Assignment:
Put every line of the listing below into a JSON list of strings, one string per line, with blank lines left out. Omit the pictures from the list.

[Input data Boundary: Start]

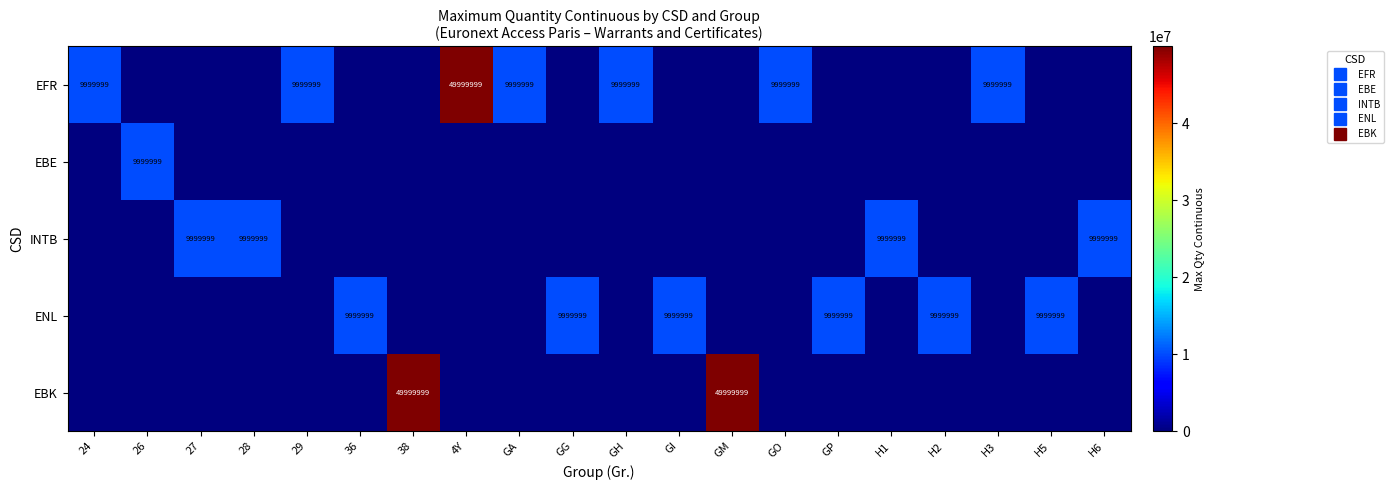

Between GG and GO, which is larger?

GO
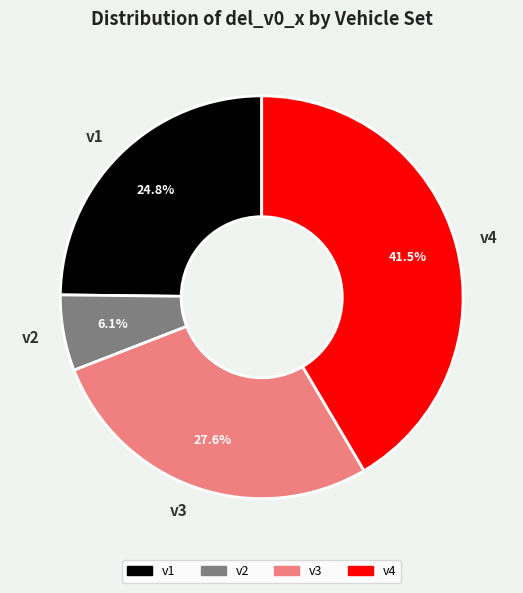

True or false: v3 accounts for 14% of the total.

False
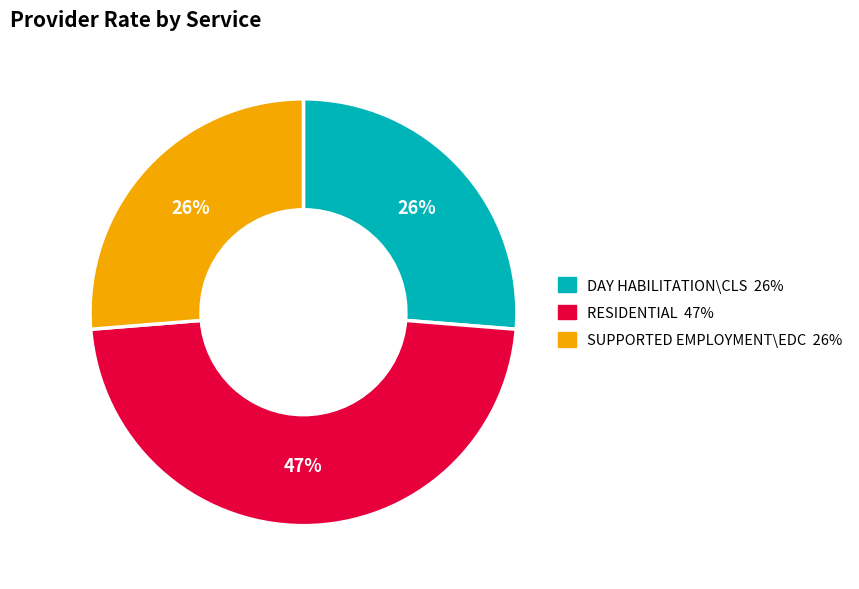

The SUPPORTED EMPLOYMENT\EDC slice represents 32% of the pie. True or false?

False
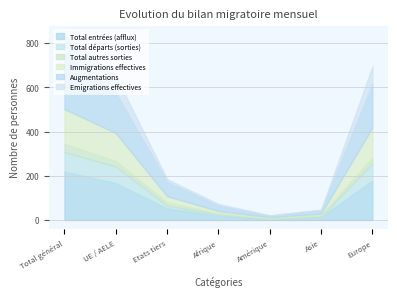

Reading left to right, extract all data points from this chart.

Total entrées (afflux): 220	167	53	21	6	14	179
Total départs (sorties): 88	76	12	6	2	2	78
Total autres sorties: 38	23	15	4	1	7	26
Immigrations effectives: 156	128	28	10	4	6	136
Augmentations: 248	183	65	26	7	16	198
Emigrations effectives: 88	76	12	6	2	2	78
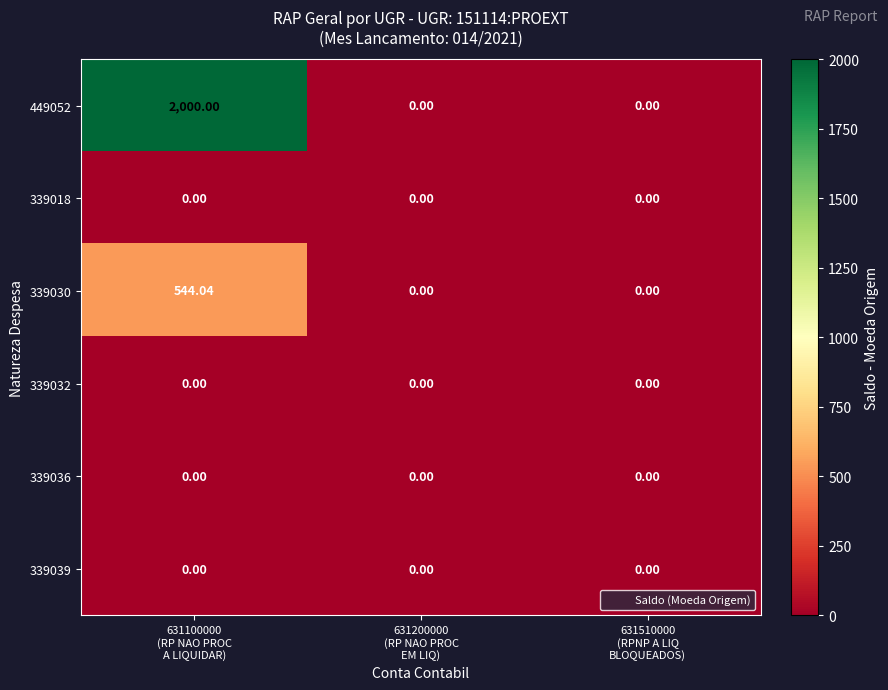

Rank the series at 631510000 (RPNP A LIQ BLOQUEADOS) from lowest to highest value.

449052, 339018, 339030, 339032, 339036, 339039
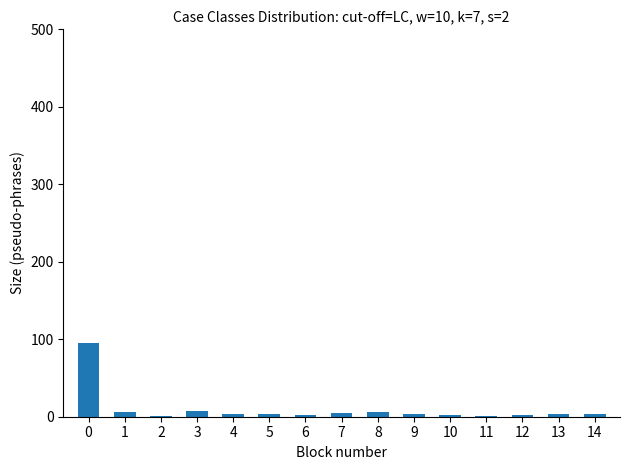

Count the number of categories in the chart.

15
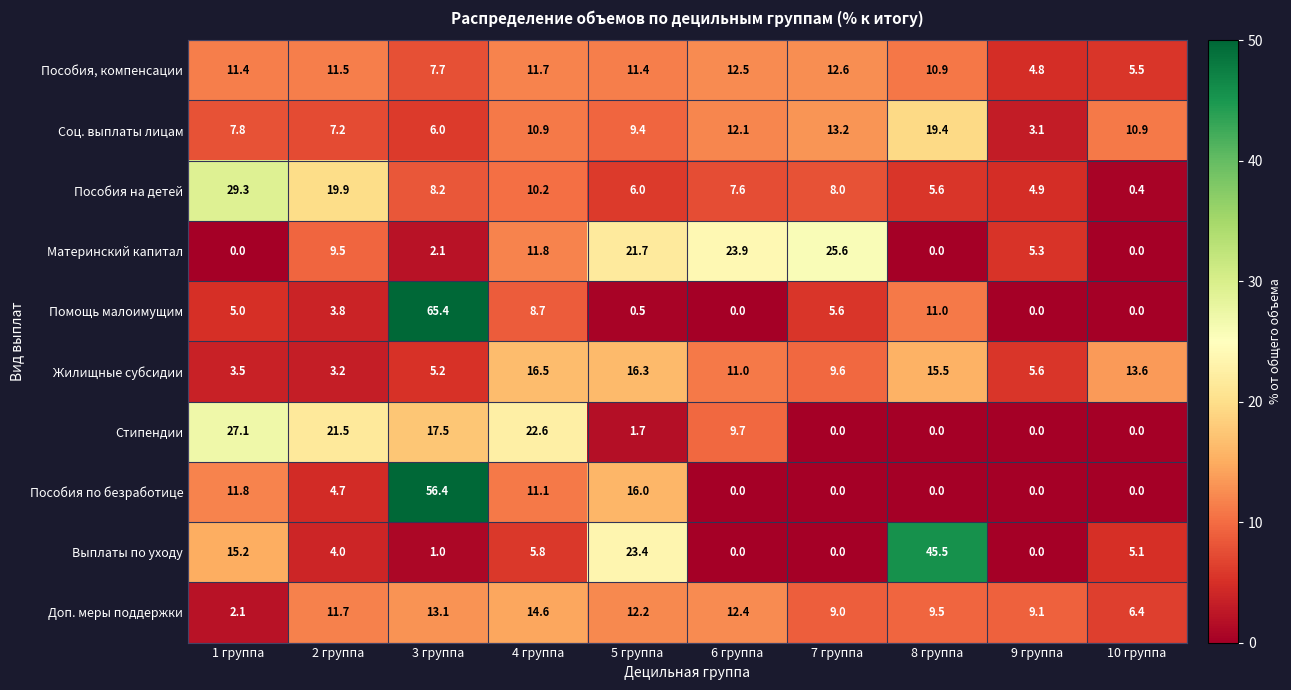

Is it true that Материнский капитал equals 5.3 at 9 группа?

True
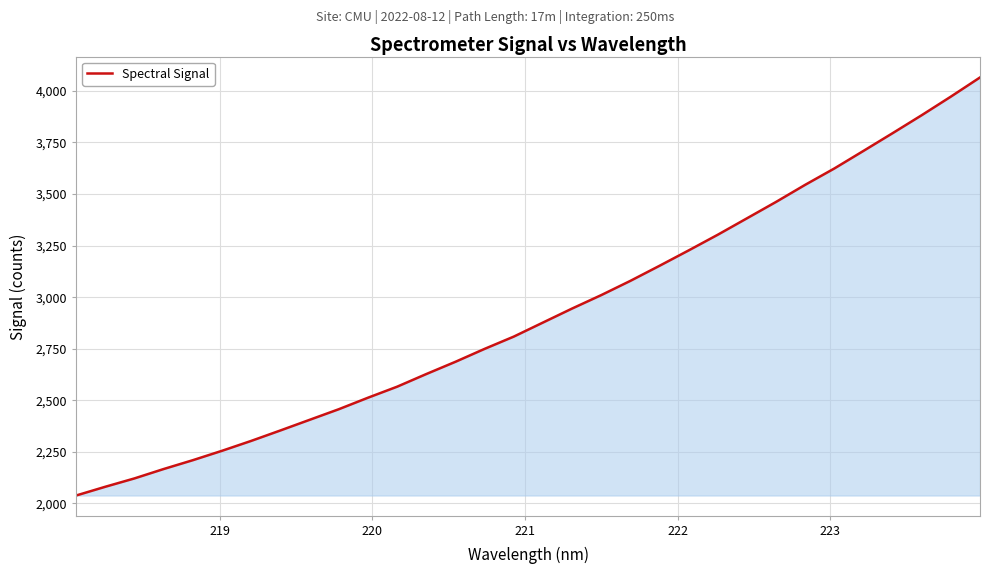

Reading right to left, list all the values displayed in this chart.

4065.1	3972.3	3882.2	3795.0	3709.1	3623.9	3544.7	3461.8	3382.2	3302.8	3226.6	3152.1	3079.0	3009.9	2944.7	2876.8	2808.7	2749.3	2686.6	2627.2	2565.9	2512.4	2456.6	2405.2	2353.7	2303.1	2255.2	2209.6	2166.8	2121.3	2080.7	2038.3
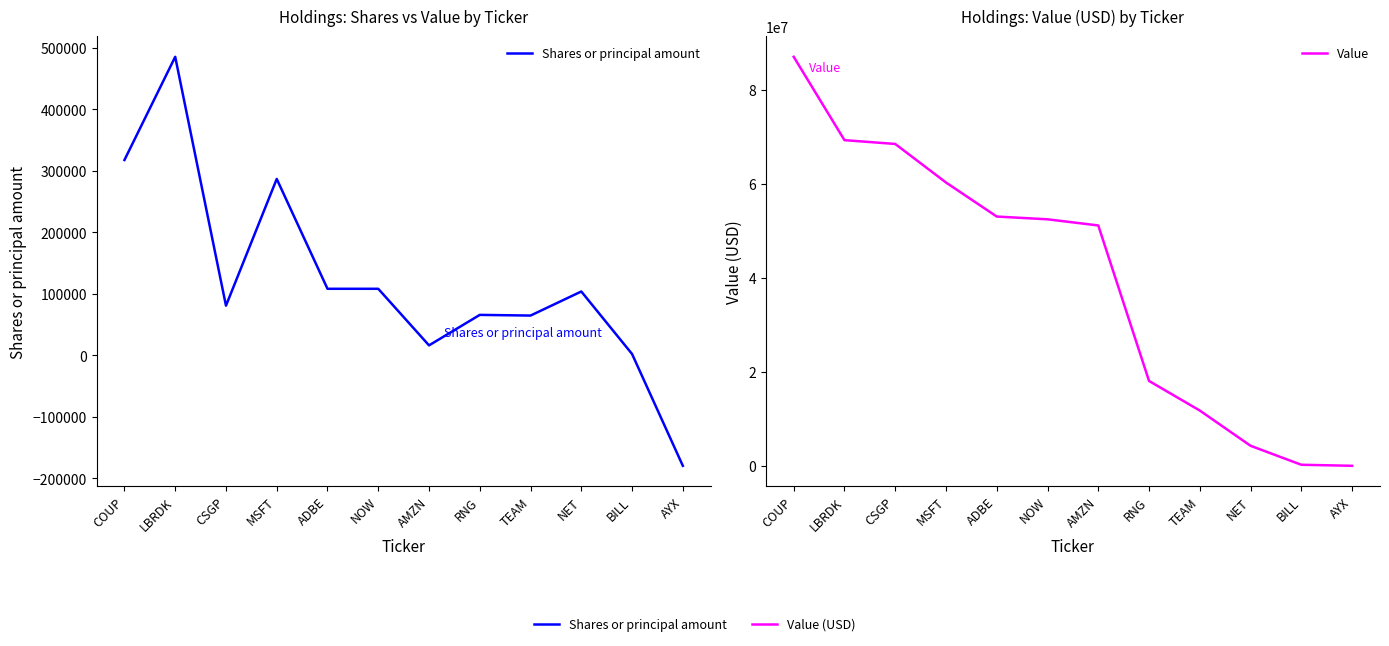

True or false: Value and Shares or principal amount intersect in this chart.

False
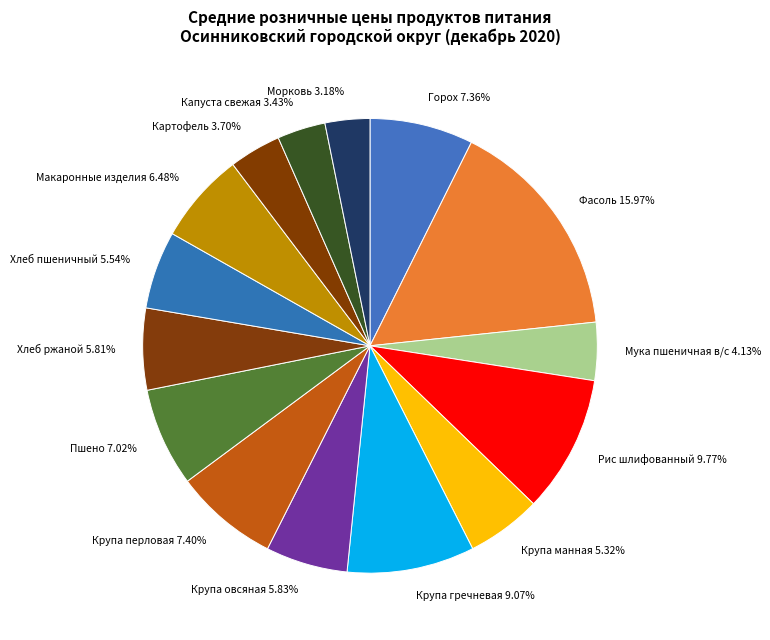

Approximately how many times larger is the value at Макаронные изделия 6.48% compared to Картофель 3.70%?

1.8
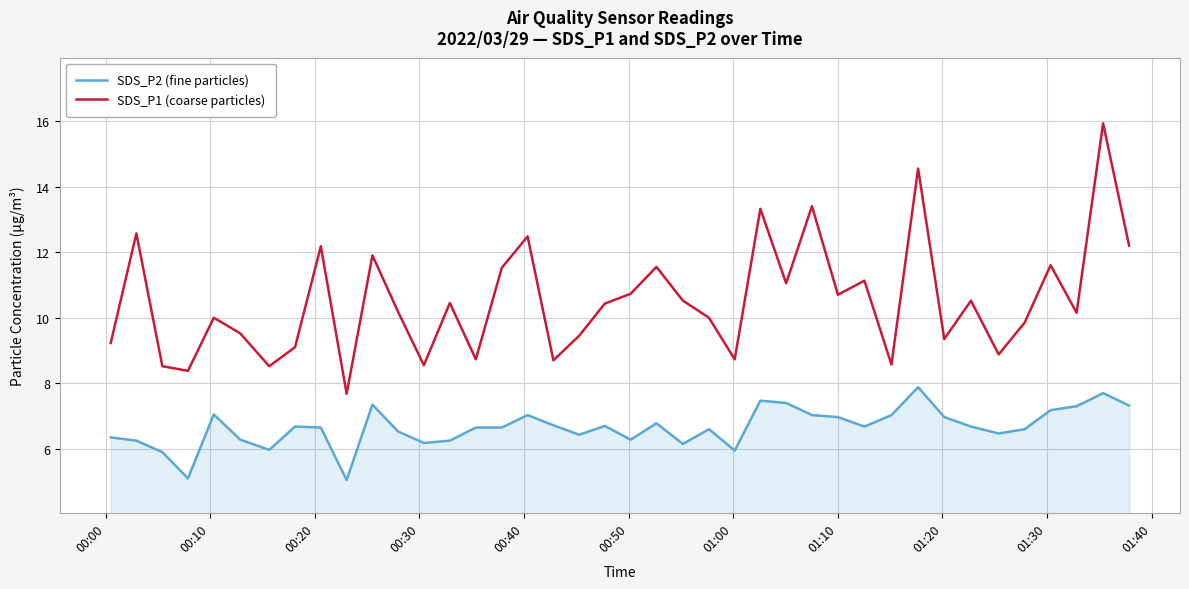

Count the number of data series in this chart.

2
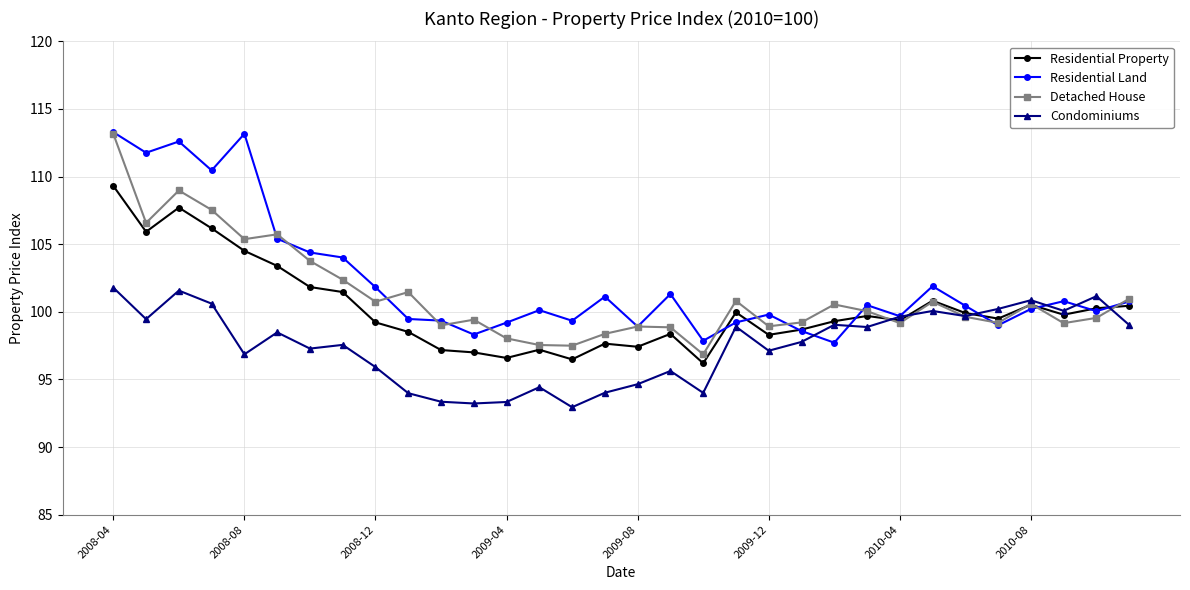

What is the lowest value of the Residential Property series?

96.2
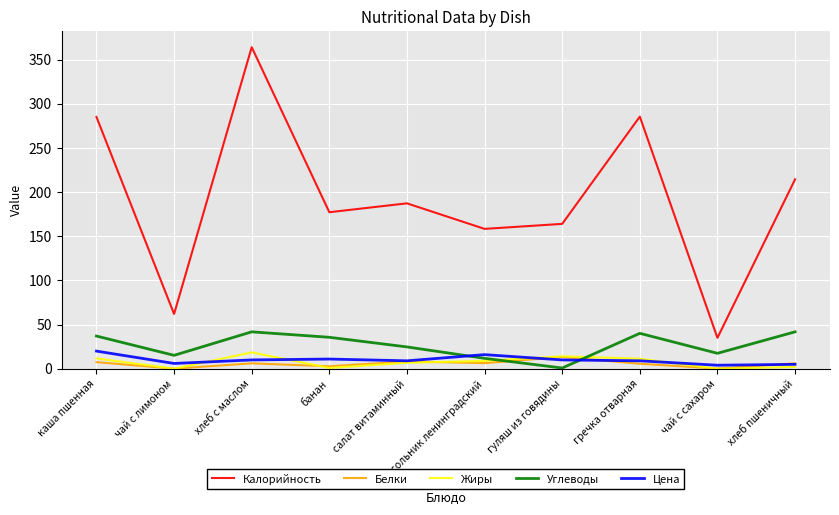

In Калорийность, how many points are higher than both neighbors (excluding endpoints)?

3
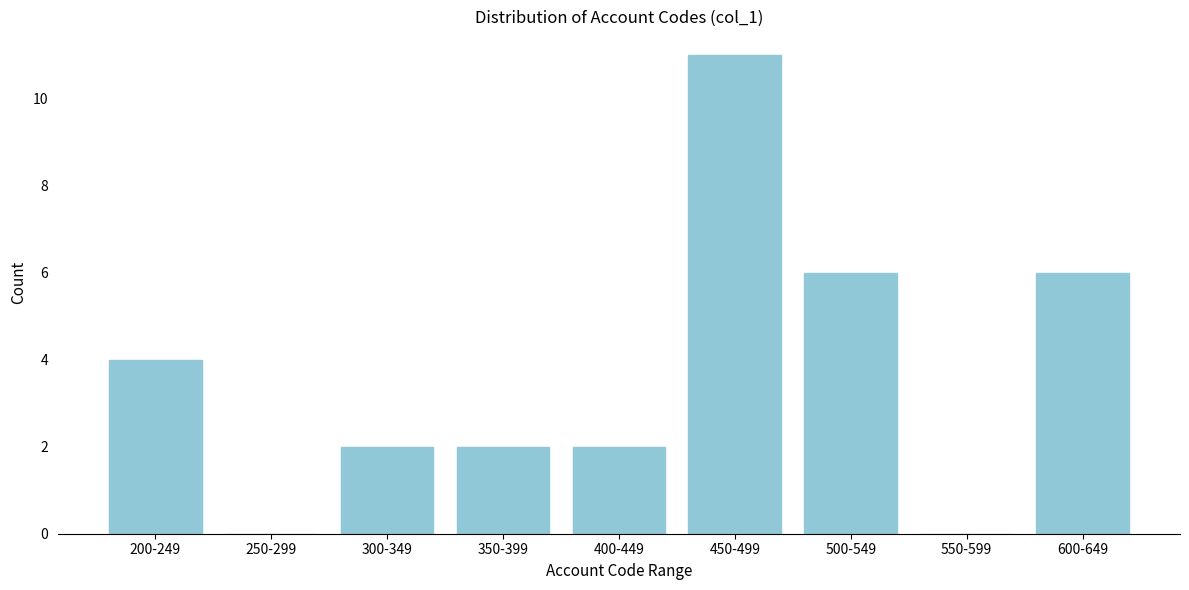

Reading right to left, what are all the values shown in this chart?

600-649=6	550-599=0	500-549=6	450-499=11	400-449=2	350-399=2	300-349=2	250-299=0	200-249=4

[Input data Boundary: End]

Your solution:
[
  "Between GG and GO, which is larger?",
  "GO",
  "True or false: v3 accounts for 14% of the total.",
  "False",
  "The SUPPORTED EMPLOYMENT\\EDC slice represents 32% of the pie. True or false?",
  "False",
  "Reading left to right, extract all data points from this chart.",
  "Total entrées (afflux): 220\t167\t53\t21\t6\t14\t179",
  "Total départs (sorties): 88\t76\t12\t6\t2\t2\t78",
  "Total autres sorties: 38\t23\t15\t4\t1\t7\t26",
  "Immigrations effectives: 156\t128\t28\t10\t4\t6\t136",
  "Augmentations: 248\t183\t65\t26\t7\t16\t198",
  "Emigrations effectives: 88\t76\t12\t6\t2\t2\t78",
  "Rank the series at 631510000 (RPNP A LIQ BLOQUEADOS) from lowest to highest value.",
  "449052, 339018, 339030, 339032, 339036, 339039",
  "Count the number of categories in the chart.",
  "15",
  "Is it true that Материнский капитал equals 5.3 at 9 группа?",
  "True",
  "Reading right to left, list all the values displayed in this chart.",
  "4065.1\t3972.3\t3882.2\t3795.0\t3709.1\t3623.9\t3544.7\t3461.8\t3382.2\t3302.8\t3226.6\t3152.1\t3079.0\t3009.9\t2944.7\t2876.8\t2808.7\t2749.3\t2686.6\t2627.2\t2565.9\t2512.4\t2456.6\t2405.2\t2353.7\t2303.1\t2255.2\t2209.6\t2166.8\t2121.3\t2080.7\t2038.3",
  "True or false: Value and Shares or principal amount intersect in this chart.",
  "False",
  "Approximately how many times larger is the value at Макаронные изделия 6.48% compared to Картофель 3.70%?",
  "1.8",
  "Count the number of data series in this chart.",
  "2",
  "What is the lowest value of the Residential Property series?",
  "96.2",
  "In Калорийность, how many points are higher than both neighbors (excluding endpoints)?",
  "3",
  "Reading right to left, what are all the values shown in this chart?",
  "600-649=6\t550-599=0\t500-549=6\t450-499=11\t400-449=2\t350-399=2\t300-349=2\t250-299=0\t200-249=4"
]